===== Extrait du texte

Si la technologie s’améliore constamment, elle n’est pas infaillible. Les systèmes biométriques peuvent se tromper [2], soit en accordant l’accès à des personnes non autorisées (faux positifs), soit en rejetant des utilisateurs légitimes (faux négatifs). Plus problématique encore, certains dispositifs de reconnaissance faciale montrent des biais discriminatoires, notamment envers les personnes de couleur [3], pouvant mener à des erreurs judiciaires graves.

L’utilisation croissante de la biométrie dans les programmes nationaux d’identification suscite de sérieuses préoccupations [4][5]. Sous couvert de modernisation et de sécurité, ces technologies deviennent de puissants outils de surveillance [6] de masse.

Dans des contextes où les garde-fous juridiques et techniques sont insuffisants, ces technologies peuvent rapidement se transformer en instruments de contrôle social, créant un climat de peur et d’autocensure. Par exemple, la reconnaissance faciale dans les espaces publics peut être utilisée pour indentifier les participants pendant des manifestations, donnant lieu à des arrestations arbitraires et des poursuites injustifiées. Une telle surveillance ciblée menace directement les libertés fondamentales, notamment la liberté d’expression et le droit de manifester pacifiquement. En Russie [7], des rapports indiquent que des technologies de reconnaissance faciale ont été utilisées pour identifier et intercepter des individus participant à des manifestations anti-guerre, en s’appuyant sur des listes de personnes « recherchées ».

Par ailleurs, ces technologies peuvent être détournées pour cibler des individus en fonction de leurs convictions politiques, religieuses ou de leur appartenance ethnique. En Inde [8], par exemple, la reconnaissance faciale aurait été utilisée pour persécuter des musulmans et d’autres communautés marginalisées.

Ces dérives soulignent des enjeux majeurs pour la protection des droits humains et mettent en lumière les risques d’injustice et de discrimination au sein de nos sociétés contemporaines. Elles appellent à une réflexion urgente sur l’équilibre entre sécurité, libertés individuelles et équité.

Vers une gestion responsable des données biométriques : protections techniques et juridiques

Dès lors qu’une décision est prise d’utiliser les données biométriques, il est impératif d’établir des garanties [9] robustes à chaque étape du processus, de la collecte à la conservation. Cela implique de placer le droit à la vie privée des individus au centre des préoccupations et de mettre en œuvre des mesures spécifiques pour assurer une protection adéquate.

==========
===== Matériel fourni

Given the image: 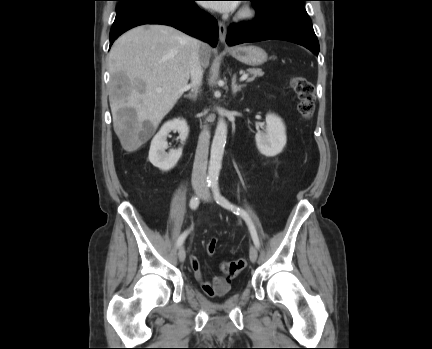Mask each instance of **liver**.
Here are the masks:
<instances>
[{"label":"liver","mask_w":432,"mask_h":349,"mask_svg":"<svg viewBox=\"0 0 432 349\" xmlns=\"http://www.w3.org/2000/svg\"><path fill=\"white\" fill-rule=\"evenodd\" d=\"M190 36L165 25L135 27L109 53V102L122 148L133 152L154 134L162 119L188 89ZM211 48L200 45V60L209 65ZM131 109L132 118L118 115Z\"/></svg>","instance_id":"obj_1"}]
</instances>
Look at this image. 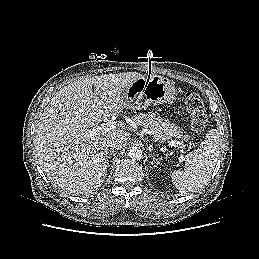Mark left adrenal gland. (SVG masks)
I'll list each match as a JSON object with an SVG mask.
<instances>
[{
    "instance_id": "1",
    "label": "left adrenal gland",
    "mask_w": 259,
    "mask_h": 259,
    "mask_svg": "<svg viewBox=\"0 0 259 259\" xmlns=\"http://www.w3.org/2000/svg\"><path fill=\"white\" fill-rule=\"evenodd\" d=\"M158 163H159V161H156V158L154 157V155H152V162H151V164L153 166H156Z\"/></svg>"
}]
</instances>
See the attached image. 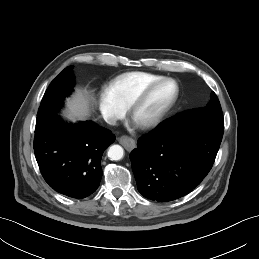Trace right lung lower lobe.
<instances>
[{
    "label": "right lung lower lobe",
    "instance_id": "1",
    "mask_svg": "<svg viewBox=\"0 0 259 259\" xmlns=\"http://www.w3.org/2000/svg\"><path fill=\"white\" fill-rule=\"evenodd\" d=\"M115 141L110 130L93 122L64 124L57 114L36 129L34 152L40 172L58 193L82 199L99 186L101 157Z\"/></svg>",
    "mask_w": 259,
    "mask_h": 259
}]
</instances>
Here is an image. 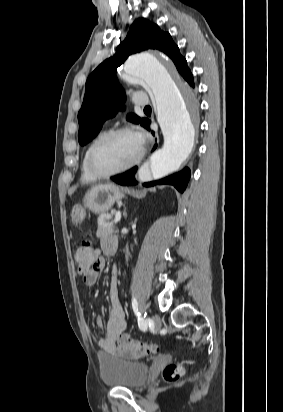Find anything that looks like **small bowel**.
I'll use <instances>...</instances> for the list:
<instances>
[{"instance_id": "obj_1", "label": "small bowel", "mask_w": 283, "mask_h": 412, "mask_svg": "<svg viewBox=\"0 0 283 412\" xmlns=\"http://www.w3.org/2000/svg\"><path fill=\"white\" fill-rule=\"evenodd\" d=\"M115 243H117V241L113 238H103L101 240V249L103 253L113 254L110 252V247ZM97 253L100 260L99 264L92 267L84 275V282L87 285H94L97 282L100 271L104 267V259L98 251ZM119 288V270L117 267H114L110 280V312L106 324V332L98 341L99 353L101 356H126L116 345L117 338L124 332L127 325L125 311L120 301ZM96 325L97 327L102 328L104 325L103 320L97 318Z\"/></svg>"}]
</instances>
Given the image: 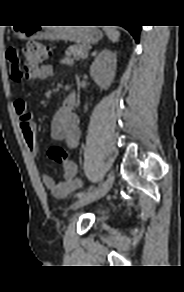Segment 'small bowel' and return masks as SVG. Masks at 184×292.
I'll return each mask as SVG.
<instances>
[{
	"label": "small bowel",
	"mask_w": 184,
	"mask_h": 292,
	"mask_svg": "<svg viewBox=\"0 0 184 292\" xmlns=\"http://www.w3.org/2000/svg\"><path fill=\"white\" fill-rule=\"evenodd\" d=\"M64 64H69L68 60H63ZM54 69L49 64H43L34 69L30 78L33 80H44L52 77ZM75 95L70 94L64 104L55 112L52 124L51 134L56 141H61L73 150L76 149L80 141V130L78 126V117L73 113L75 104ZM14 110L19 118L20 128L31 155L35 156L38 151L37 129L33 121L32 114L28 111L26 102L22 99L14 101ZM64 181L56 183L49 174L42 175V182L51 193L56 197H63L81 187L82 181L78 176V168L75 162L68 161L63 164Z\"/></svg>",
	"instance_id": "small-bowel-1"
}]
</instances>
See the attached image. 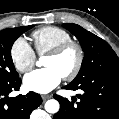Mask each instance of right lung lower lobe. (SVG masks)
<instances>
[{"label": "right lung lower lobe", "mask_w": 119, "mask_h": 119, "mask_svg": "<svg viewBox=\"0 0 119 119\" xmlns=\"http://www.w3.org/2000/svg\"><path fill=\"white\" fill-rule=\"evenodd\" d=\"M20 85L19 77L0 80V119H29L31 112L42 103L41 96L34 92L8 97L13 90H19Z\"/></svg>", "instance_id": "right-lung-lower-lobe-1"}]
</instances>
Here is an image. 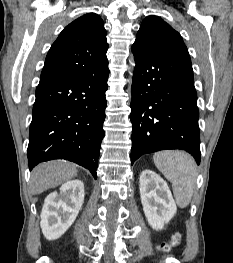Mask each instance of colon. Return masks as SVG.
Segmentation results:
<instances>
[{
	"label": "colon",
	"instance_id": "5ec220e1",
	"mask_svg": "<svg viewBox=\"0 0 233 263\" xmlns=\"http://www.w3.org/2000/svg\"><path fill=\"white\" fill-rule=\"evenodd\" d=\"M181 242V235L179 233H175L171 239L167 242H162L157 246V251L159 253H166L170 251L172 248L177 247Z\"/></svg>",
	"mask_w": 233,
	"mask_h": 263
}]
</instances>
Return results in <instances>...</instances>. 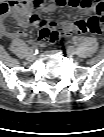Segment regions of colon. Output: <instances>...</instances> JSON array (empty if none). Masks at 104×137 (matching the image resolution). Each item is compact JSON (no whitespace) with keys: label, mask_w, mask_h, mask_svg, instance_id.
Masks as SVG:
<instances>
[{"label":"colon","mask_w":104,"mask_h":137,"mask_svg":"<svg viewBox=\"0 0 104 137\" xmlns=\"http://www.w3.org/2000/svg\"><path fill=\"white\" fill-rule=\"evenodd\" d=\"M102 18L99 16H94L91 20H90V24L93 26V28L91 29L92 31L95 28H100L101 24H102ZM64 33L62 28H57L54 26H50V25H40V32H39V41L42 44H52V43H56L60 40L62 34ZM102 33V30L100 33H97L96 35H99Z\"/></svg>","instance_id":"5ec220e1"}]
</instances>
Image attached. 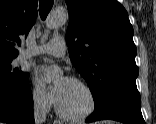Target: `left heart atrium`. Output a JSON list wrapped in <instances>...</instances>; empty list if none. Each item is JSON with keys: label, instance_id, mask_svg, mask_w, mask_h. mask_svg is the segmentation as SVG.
<instances>
[{"label": "left heart atrium", "instance_id": "1", "mask_svg": "<svg viewBox=\"0 0 156 124\" xmlns=\"http://www.w3.org/2000/svg\"><path fill=\"white\" fill-rule=\"evenodd\" d=\"M65 80L66 79H63L60 82H58L52 89V93H53L55 101H57V99L59 98V96L61 94V91H62L63 84H64Z\"/></svg>", "mask_w": 156, "mask_h": 124}]
</instances>
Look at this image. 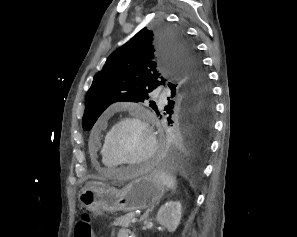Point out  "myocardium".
I'll return each instance as SVG.
<instances>
[{"label": "myocardium", "mask_w": 297, "mask_h": 237, "mask_svg": "<svg viewBox=\"0 0 297 237\" xmlns=\"http://www.w3.org/2000/svg\"><path fill=\"white\" fill-rule=\"evenodd\" d=\"M126 123H137L145 130L147 136H148V150L145 155H143L141 158L136 160H125L120 158L112 149L111 147V137L113 133L122 125ZM105 148L110 155V157L117 162L119 166H128V165H139L144 164L148 161H150L156 154L158 150V140L157 135L154 131V128L151 124L150 117L146 114L137 113L132 115H127L119 120H117L113 126L109 129L105 136Z\"/></svg>", "instance_id": "1"}]
</instances>
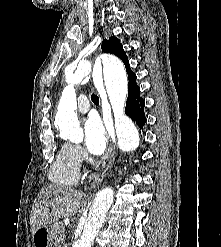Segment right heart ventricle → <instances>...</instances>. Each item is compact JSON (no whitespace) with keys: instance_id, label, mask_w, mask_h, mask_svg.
<instances>
[{"instance_id":"1","label":"right heart ventricle","mask_w":221,"mask_h":247,"mask_svg":"<svg viewBox=\"0 0 221 247\" xmlns=\"http://www.w3.org/2000/svg\"><path fill=\"white\" fill-rule=\"evenodd\" d=\"M79 174L80 170L74 159L73 146L63 144L49 171L50 181L59 185H73L78 181Z\"/></svg>"}]
</instances>
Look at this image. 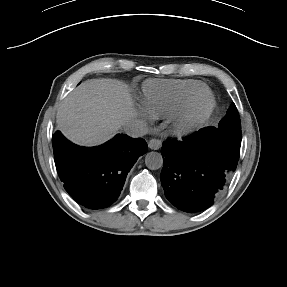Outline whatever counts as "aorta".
<instances>
[{
  "mask_svg": "<svg viewBox=\"0 0 287 287\" xmlns=\"http://www.w3.org/2000/svg\"><path fill=\"white\" fill-rule=\"evenodd\" d=\"M145 164L150 170H158L163 165V157L158 152H149L145 156Z\"/></svg>",
  "mask_w": 287,
  "mask_h": 287,
  "instance_id": "1",
  "label": "aorta"
}]
</instances>
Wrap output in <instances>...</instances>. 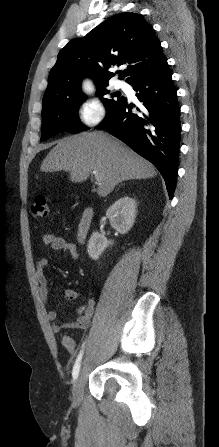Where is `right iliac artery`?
Returning <instances> with one entry per match:
<instances>
[{
  "label": "right iliac artery",
  "mask_w": 219,
  "mask_h": 447,
  "mask_svg": "<svg viewBox=\"0 0 219 447\" xmlns=\"http://www.w3.org/2000/svg\"><path fill=\"white\" fill-rule=\"evenodd\" d=\"M82 355H83V349L80 351V353L76 359V362L74 364V367H73L72 376H73L74 380L78 377V374H79Z\"/></svg>",
  "instance_id": "82829eb1"
}]
</instances>
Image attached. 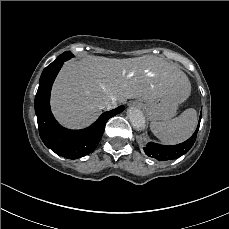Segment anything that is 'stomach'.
Listing matches in <instances>:
<instances>
[{
	"instance_id": "1",
	"label": "stomach",
	"mask_w": 229,
	"mask_h": 229,
	"mask_svg": "<svg viewBox=\"0 0 229 229\" xmlns=\"http://www.w3.org/2000/svg\"><path fill=\"white\" fill-rule=\"evenodd\" d=\"M184 101V100H183ZM182 102V101H181ZM181 102H172L166 100H146L139 99L137 108L141 109L147 118L151 121H166L172 119L177 110V104Z\"/></svg>"
}]
</instances>
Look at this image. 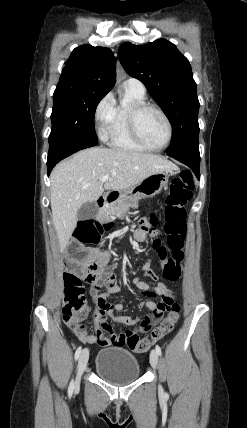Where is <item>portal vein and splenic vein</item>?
I'll list each match as a JSON object with an SVG mask.
<instances>
[{"mask_svg": "<svg viewBox=\"0 0 247 428\" xmlns=\"http://www.w3.org/2000/svg\"><path fill=\"white\" fill-rule=\"evenodd\" d=\"M109 179V175H105L101 178V182H106Z\"/></svg>", "mask_w": 247, "mask_h": 428, "instance_id": "portal-vein-and-splenic-vein-1", "label": "portal vein and splenic vein"}]
</instances>
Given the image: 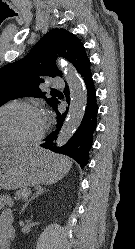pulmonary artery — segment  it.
<instances>
[{"instance_id":"e3ab8cb5","label":"pulmonary artery","mask_w":135,"mask_h":249,"mask_svg":"<svg viewBox=\"0 0 135 249\" xmlns=\"http://www.w3.org/2000/svg\"><path fill=\"white\" fill-rule=\"evenodd\" d=\"M51 86L53 88H60L64 86V82L62 81L60 77H55L51 81Z\"/></svg>"}]
</instances>
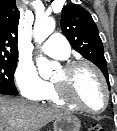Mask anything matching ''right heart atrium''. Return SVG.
I'll return each instance as SVG.
<instances>
[{"label": "right heart atrium", "instance_id": "d8ad5b80", "mask_svg": "<svg viewBox=\"0 0 117 131\" xmlns=\"http://www.w3.org/2000/svg\"><path fill=\"white\" fill-rule=\"evenodd\" d=\"M15 83L21 95L30 100H41L49 86L28 63L18 64Z\"/></svg>", "mask_w": 117, "mask_h": 131}]
</instances>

==========

**Consigne**
Traduisez en anglais cette phrase de l'extrait sur la biométrie : « Par ailleurs, ces technologies peuvent être détournées pour cibler des individus en fonction de leurs convictions politiques, religieuses ou de leur appartenance ethnique. » Le matériel fourni n'a aucun lien avec l'extrait.

**Réponse**
Furthermore, these technologies can be misused to target individuals on the basis of their political or religious beliefs or their ethnic background.